Medication Therapy Management > Tools for the Patient > What I’m Eating

Proper diet is also very important to help you reduce the risk of having another stroke or a heart attack. This section provides space for you or your healthcare team to record the types of food that are recommended and those that you should avoid.

Eating Right Is Important

Your doctor or pharmacist can tell you what foods you should avoid and which ones are best to eat given the medications you are taking. You might also have a chance to meet with a dietitian or other nutrition specialist to help you build your own diet plan.
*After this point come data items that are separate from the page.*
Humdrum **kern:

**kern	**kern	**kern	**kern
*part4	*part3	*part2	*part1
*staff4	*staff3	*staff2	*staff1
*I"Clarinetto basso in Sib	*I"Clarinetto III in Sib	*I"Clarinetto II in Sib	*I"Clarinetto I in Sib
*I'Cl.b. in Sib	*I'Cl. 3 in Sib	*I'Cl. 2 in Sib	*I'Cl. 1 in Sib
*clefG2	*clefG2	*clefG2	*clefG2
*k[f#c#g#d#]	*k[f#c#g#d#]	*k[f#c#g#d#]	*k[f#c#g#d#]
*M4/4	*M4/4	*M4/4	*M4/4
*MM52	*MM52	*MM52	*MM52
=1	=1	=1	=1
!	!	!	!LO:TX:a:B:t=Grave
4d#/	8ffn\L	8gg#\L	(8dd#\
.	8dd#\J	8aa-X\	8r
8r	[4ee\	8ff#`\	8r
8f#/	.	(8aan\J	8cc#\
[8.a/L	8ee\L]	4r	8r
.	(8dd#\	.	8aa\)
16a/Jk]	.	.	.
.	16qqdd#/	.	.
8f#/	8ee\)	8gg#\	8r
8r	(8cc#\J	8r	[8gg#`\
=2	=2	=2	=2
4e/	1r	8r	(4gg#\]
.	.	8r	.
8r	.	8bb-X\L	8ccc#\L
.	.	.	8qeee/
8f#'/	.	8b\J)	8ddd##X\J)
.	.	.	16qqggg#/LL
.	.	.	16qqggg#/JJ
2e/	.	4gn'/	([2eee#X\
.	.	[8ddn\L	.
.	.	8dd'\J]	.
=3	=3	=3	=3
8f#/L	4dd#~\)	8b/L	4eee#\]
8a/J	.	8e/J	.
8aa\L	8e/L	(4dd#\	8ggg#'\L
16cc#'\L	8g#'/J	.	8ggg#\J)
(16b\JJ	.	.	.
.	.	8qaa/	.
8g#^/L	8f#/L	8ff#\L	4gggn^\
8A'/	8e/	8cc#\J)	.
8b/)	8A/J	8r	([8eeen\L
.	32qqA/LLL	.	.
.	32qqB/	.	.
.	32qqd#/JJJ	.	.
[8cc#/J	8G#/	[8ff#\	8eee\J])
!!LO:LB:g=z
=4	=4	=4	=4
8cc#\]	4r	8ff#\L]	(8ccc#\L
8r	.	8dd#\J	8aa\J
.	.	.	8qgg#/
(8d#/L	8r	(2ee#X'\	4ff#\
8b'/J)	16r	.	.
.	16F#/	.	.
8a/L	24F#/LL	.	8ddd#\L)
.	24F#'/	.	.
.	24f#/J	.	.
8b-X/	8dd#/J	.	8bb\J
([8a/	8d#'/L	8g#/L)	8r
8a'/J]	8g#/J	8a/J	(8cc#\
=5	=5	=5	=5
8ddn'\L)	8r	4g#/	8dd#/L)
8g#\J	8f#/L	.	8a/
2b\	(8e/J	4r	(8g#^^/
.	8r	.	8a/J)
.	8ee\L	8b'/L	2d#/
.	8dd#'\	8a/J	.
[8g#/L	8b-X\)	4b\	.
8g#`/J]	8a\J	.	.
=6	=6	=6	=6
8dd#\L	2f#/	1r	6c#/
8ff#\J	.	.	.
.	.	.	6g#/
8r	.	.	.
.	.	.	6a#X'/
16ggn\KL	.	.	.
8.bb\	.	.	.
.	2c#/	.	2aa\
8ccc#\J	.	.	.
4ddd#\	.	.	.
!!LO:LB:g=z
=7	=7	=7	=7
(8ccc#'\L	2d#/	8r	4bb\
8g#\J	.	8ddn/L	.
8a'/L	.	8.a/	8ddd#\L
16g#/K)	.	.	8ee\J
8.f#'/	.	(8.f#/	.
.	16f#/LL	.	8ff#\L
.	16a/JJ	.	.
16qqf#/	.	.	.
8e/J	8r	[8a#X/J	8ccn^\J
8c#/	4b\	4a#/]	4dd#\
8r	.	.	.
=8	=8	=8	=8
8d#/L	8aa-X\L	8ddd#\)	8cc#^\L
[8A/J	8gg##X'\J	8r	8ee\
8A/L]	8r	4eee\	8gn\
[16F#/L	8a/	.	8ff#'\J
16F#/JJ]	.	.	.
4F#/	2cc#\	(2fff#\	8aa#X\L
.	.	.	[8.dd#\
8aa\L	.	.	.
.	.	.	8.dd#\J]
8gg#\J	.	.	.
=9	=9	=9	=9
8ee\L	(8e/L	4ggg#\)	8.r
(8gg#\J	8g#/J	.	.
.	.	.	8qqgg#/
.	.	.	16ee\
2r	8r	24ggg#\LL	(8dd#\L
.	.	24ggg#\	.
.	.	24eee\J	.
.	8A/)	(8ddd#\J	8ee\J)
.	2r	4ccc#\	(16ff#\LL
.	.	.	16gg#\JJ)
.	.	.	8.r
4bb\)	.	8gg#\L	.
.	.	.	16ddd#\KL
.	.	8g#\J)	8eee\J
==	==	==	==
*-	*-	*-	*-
Many people are salt-sensitive, which means that eating salt can cause their blood pressure to rise. Limiting the amount of salt in your diet is a good way to reduce the risk of eating healthy another stroke or a heart attack.

Generally speaking, you should also limit or avoid foods with saturated fats (found in red meats, high-fat dairy products) or trans fats (found in hard margarines, most commercial baked goods, and many fried foods). This will help you maintain healthy cholesterol levels and help prevent atherothrombosis.

Other fats, like monosaturated and polyunsaturated fats (vegetable oils, nuts and fish), can help your body maintain a healthy balance of good and bad cholesterol.

Eating foods that are high in fibre (oat bran, peas, lentils, apples, strawberries and citrus) is another way to reduce the risk of future problems. Fruit and vegetables in general can help fight vascular problems by providing antioxidants to the diet.

The type of food that people eat is just as important as the amount. Canada’s Food Guide provides direction on specific foods to choose within each food group.

Guidance to direct people’s choices includes:

  • Eat at least one dark green and one orange vegetable each day.
  • Have vegetables and fruit more often than juice.
  • Make at least half of your grain products whole grain each day.
  • Drink skim, 1% or 2% milk each day.
  • Have meat alternatives such as beans, lentils and tofu often.
  • Eat at least two Food Guide Servings of fish each week.
  • Include a small amount of unsaturated fat each day.
  • Satisfy your thirst with water.

In addition, Canada’s Food Guide encourages people to choose foods lower in fat, sugar and salt. Guidance to support these choices includes:

  •  Choose vegetables and fruit prepared with little or no added fat, sugar or salt.
  •  Choose grain products that are lower in fat, sugar or salt.
  •  Select lower fat milk alternatives.
  •  Select lean meat and alternatives prepared with little or no added fat or salt.
  •  Limit foods and beverages high in calories, fat, sugar or salt.